Community Engaged Learning Takes Studies Beyond the Classroom

Gonzaga students with Fr. Boyle
Professor Josh Armstrong (in red) accompanies students to visit Fr. Boyle (center).

September 11, 2023
Kate Vanskike (’22 M.A.)

Community engaged learning is a teaching and learning strategy that integrates meaningful community partnerships with instruction and critical reflection to enrich the student experience, teach civic and social responsibility, and strengthen communities. It takes place in many academic disciplines, from business and engineering to education and nursing. Here are two examples.

Philosophy: Thinking Like a Teenager

Each semester, Gonzaga students in Philosophy 101 discuss logic and reasoning, methods and arguments, as one would expect. But they also take their lessons beyond the college campus to put those new skills to work. In Charlie Lassiter’s section called “Reasoning Goes to Rogers,” the students lead John R. Rogers High

School participants in philosophical discussion of issues relevant to teens – moral quandaries about bullying or principles for finding a compromise with one’s
parents, for example.

“Inevitably, the Rogers and GU students stray from the topics and begin to talk about their lives and interests,” says Lassiter. “This is actually one of my favorite side benefits of the course. Each group gets a glimpse into the lives of others."
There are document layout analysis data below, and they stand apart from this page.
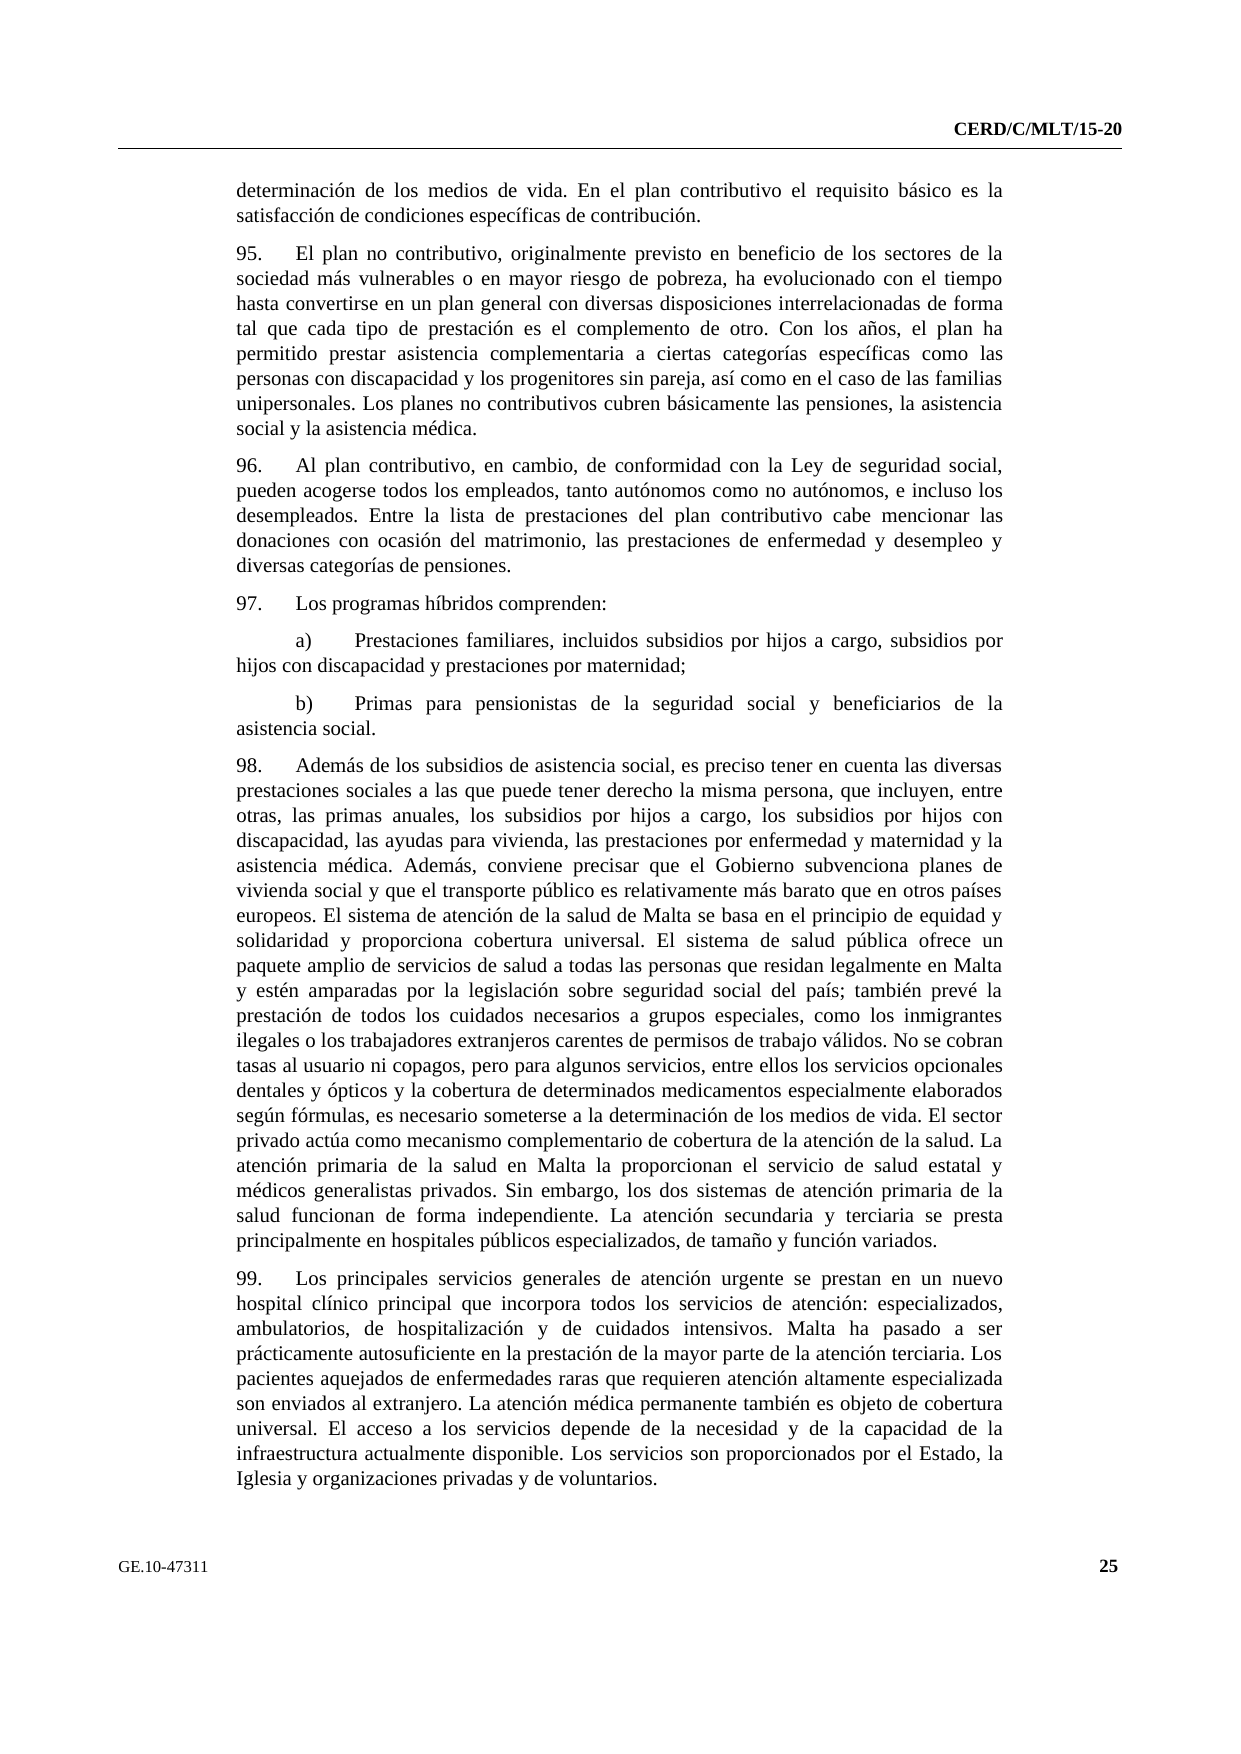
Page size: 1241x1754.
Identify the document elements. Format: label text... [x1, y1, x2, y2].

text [236, 177, 1004, 227]
text 97. Los programas híbridos comprenden: [236, 590, 1004, 615]
text a) Prestaciones familiares, incluidos subsidios por hijos a cargo, subsidios por hijos con discapacidad y prestaciones por maternidad; [236, 627, 1004, 677]
text 96. Al plan contributivo, en cambio, de conformidad con la Ley de seguridad social, pueden acogerse todos los empleados, tanto autónomos como no autónomos, e incluso los desempleados. Entre la lista de prestaciones del plan contributivo cabe mencionar las donaciones con ocasión del matrimonio, las prestaciones de enfermedad y desempleo y diversas categorías de pensiones. [236, 452, 1004, 577]
text 99. Los principales servicios generales de atención urgente se prestan en un nuevo hospital clínico principal que incorpora todos los servicios de atención: especializados, ambulatorios, de hospitalización y de cuidados intensivos. Malta ha pasado a ser prácticamente autosuficiente en la prestación de la mayor parte de la atención terciaria. Los pacientes aquejados de enfermedades raras que requieren atención altamente especializada son enviados al extranjero. La atención médica permanente también es objeto de cobertura universal. El acceso a los servicios depende de la necesidad y de la capacidad de la infraestructura actualmente disponible. Los servicios son proporcionados por el Estado, la Iglesia y organizaciones privadas y de voluntarios. [236, 1265, 1004, 1490]
text 95. El plan no contributivo, originalmente previsto en beneficio de los sectores de la sociedad más vulnerables o en mayor riesgo de pobreza, ha evolucionado con el tiempo hasta convertirse en un plan general con diversas disposiciones interrelacionadas de forma tal que cada tipo de prestación es el complemento de otro. Con los años, el plan ha permitido prestar asistencia complementaria a ciertas categorías específicas como las personas con discapacidad y los progenitores sin pareja, así como en el caso de las familias unipersonales. Los planes no contributivos cubren básicamente las pensiones, la asistencia social y la asistencia médica. [236, 240, 1004, 440]
text 98. Además de los subsidios de asistencia social, es preciso tener en cuenta las diversas prestaciones sociales a las que puede tener derecho la misma persona, que incluyen, entre otras, las primas anuales, los subsidios por hijos a cargo, los subsidios por hijos con discapacidad, las ayudas para vivienda, las prestaciones por enfermedad y maternidad y la asistencia médica. Además, conviene precisar que el Gobierno subvenciona planes de vivienda social y que el transporte público es relativamente más barato que en otros países europeos. El sistema de atención de la salud de Malta se basa en el principio de equidad y solidaridad y proporciona cobertura universal. El sistema de salud pública ofrece un paquete amplio de servicios de salud a todas las personas que residan legalmente en Malta y estén amparadas por la legislación sobre seguridad social del país; también prevé la prestación de todos los cuidados necesarios a grupos especiales, como los inmigrantes ilegales o los trabajadores extranjeros carentes de permisos de trabajo válidos. No se cobran tasas al usuario ni copagos, pero para algunos servicios, entre ellos los servicios opcionales dentales y ópticos y la cobertura de determinados medicamentos especialmente elaborados según fórmulas, es necesario someterse a la determinación de los medios de vida. El sector privado actúa como mecanismo complementario de cobertura de la atención de la salud. La atención primaria de la salud en Malta la proporcionan el servicio de salud estatal y médicos generalistas privados. Sin embargo, los dos sistemas de atención primaria de la salud funcionan de forma independiente. La atención secundaria y terciaria se presta principalmente en hospitales públicos especializados, de tamaño y función variados. [236, 752, 1004, 1252]
text b) Primas para pensionistas de la seguridad social y beneficiarios de la asistencia social. [236, 690, 1004, 740]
Community engaged learning courses like this provide new frameworks for the professors, too. Lassiter says it changes the way he grades. There are the usual quizzes to test for comprehension of concepts, but the bulk of the grading is on putting the concepts through interpersonal interactions and written reflections after each weekly meeting.

A bonus: Students also cultivate other skills by working in pairs and teaching material by example.

Leadership: It’s About Us

Homeboy Industries in East Los Angeles is an apt classroom for studying leadership and service. The teacher here is Jesuit and Gonzaga alumnus Fr. Greg Boyle, who founded the nonprofit with a vision to provide hope to former gang members and ex-felons through life-skills training and employment.

Since 2006, Josh Armstrong, director of GU’s Comprehensive Leadership Program, has taken students to Homeboy annually.

Once an immersion opportunity offered over spring break – like many Mission Possible excursions to combine learning with service – Armstrong has buoyed the educational offering with a for-credit class. He believes the dynamic leadership style of Fr. Boyle is worthy of study.

Offered through the School of Leadership Studies, the undergraduate course, Leadership, Kinship & Social Change, provides critical study and preparation for the spring break experiences and assists students in applying the lessons of this community to their own transformational change.

At Dolores Mission Catholic Church where Fr. Boyle’s work began, students explore various community initiatives, and while they provide some assistance, they quickly learn not to call it “service.” That’s an important distinction for G (as Fr. Greg is called), who prefers to model and inspire kinship – the notion that “we belong to each other.”

“If you go to the margins to make a difference, then it’s about you and it can’t be about me. It has to be about us,” Boyle says. “So, if you go to the margin so that the folks at the margins make me different, then suddenly it’s mutual.”